The move came shortly after the country’s crackdown on cryptocurrency “mining” in several provinces, including the most recent one in the southwestern province of Sichuan, where the closure of 26 suspected cryptocurrency mining projects was ordered.
Cryptocurrency has caught the eye of the Chinese government in recent years, and scrutiny over the virtual industry escalated last month when the State Council, China’s cabinet, vowed to clamp down on bitcoin mining and trading as part of measures to prevent financial risks.
Days before the move from the State Council, three Chinese financial regulators banned financial institutions from crypto-related businesses.

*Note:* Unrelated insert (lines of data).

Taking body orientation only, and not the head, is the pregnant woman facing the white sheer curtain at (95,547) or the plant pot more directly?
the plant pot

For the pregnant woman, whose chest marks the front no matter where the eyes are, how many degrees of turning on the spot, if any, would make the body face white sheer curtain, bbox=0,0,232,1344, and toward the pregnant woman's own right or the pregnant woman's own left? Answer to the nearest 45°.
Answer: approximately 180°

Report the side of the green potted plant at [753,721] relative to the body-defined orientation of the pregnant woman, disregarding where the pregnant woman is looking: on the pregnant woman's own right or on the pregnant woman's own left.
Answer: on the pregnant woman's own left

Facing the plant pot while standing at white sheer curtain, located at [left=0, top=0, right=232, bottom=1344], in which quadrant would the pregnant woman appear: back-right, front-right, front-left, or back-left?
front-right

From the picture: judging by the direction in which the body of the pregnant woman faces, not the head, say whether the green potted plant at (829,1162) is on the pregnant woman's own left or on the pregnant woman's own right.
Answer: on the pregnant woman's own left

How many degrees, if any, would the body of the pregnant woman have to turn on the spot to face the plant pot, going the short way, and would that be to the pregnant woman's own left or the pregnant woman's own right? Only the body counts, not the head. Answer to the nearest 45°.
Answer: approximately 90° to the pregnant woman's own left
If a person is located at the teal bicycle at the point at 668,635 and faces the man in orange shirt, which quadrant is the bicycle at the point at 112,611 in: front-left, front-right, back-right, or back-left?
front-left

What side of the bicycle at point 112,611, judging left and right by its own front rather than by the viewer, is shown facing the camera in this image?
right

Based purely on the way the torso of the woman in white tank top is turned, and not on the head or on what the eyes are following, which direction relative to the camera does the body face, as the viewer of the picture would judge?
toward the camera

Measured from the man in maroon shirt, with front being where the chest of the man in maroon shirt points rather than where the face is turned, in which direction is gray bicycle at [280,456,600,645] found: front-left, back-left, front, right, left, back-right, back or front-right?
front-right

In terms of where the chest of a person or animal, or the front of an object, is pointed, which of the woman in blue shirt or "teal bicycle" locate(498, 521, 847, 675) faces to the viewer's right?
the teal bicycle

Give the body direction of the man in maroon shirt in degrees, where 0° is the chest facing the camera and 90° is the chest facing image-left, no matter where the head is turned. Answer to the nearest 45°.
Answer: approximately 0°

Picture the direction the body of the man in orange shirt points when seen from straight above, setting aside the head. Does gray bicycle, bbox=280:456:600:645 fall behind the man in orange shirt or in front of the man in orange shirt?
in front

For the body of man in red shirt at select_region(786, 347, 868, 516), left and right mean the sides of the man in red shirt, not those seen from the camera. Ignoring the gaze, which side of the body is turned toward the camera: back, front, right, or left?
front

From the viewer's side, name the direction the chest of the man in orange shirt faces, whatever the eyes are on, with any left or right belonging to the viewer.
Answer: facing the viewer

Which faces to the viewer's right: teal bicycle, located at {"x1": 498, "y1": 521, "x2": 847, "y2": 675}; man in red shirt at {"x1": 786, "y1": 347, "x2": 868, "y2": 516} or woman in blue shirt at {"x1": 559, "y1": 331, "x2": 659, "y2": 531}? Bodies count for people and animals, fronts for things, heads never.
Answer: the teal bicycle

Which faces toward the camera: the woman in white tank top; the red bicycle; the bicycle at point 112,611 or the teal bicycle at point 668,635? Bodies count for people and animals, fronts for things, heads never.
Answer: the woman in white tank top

The PBOC also urged the financial institutions to analyze the characteristics of crypto-related transactions and advance technology to improve monitoring capability.
The central bank did not specify when the summons took place.
Soon after PBOC’s notice was published, major state-lenders including the Industrial and Commercial Bank of China and the Agricultural Bank of China, along with Ant Group’s Alipay, announced measures to prevent cryptocurrency trading, in accordance with relevant requirements from the PBOC.
China powers most of the world’s bitcoin mining. According to data from the Cambridge Center for Alternative Finance, China accounted for over 70 percent of the world’s computing power for bitcoin between September 2019 and April 2020.
Bitcoin stood at $32,972 each as of 2:45 p.m. GMT, dipping 3.47 percent in 24 hours. The price is less than half its all-time high in April of over $63,500.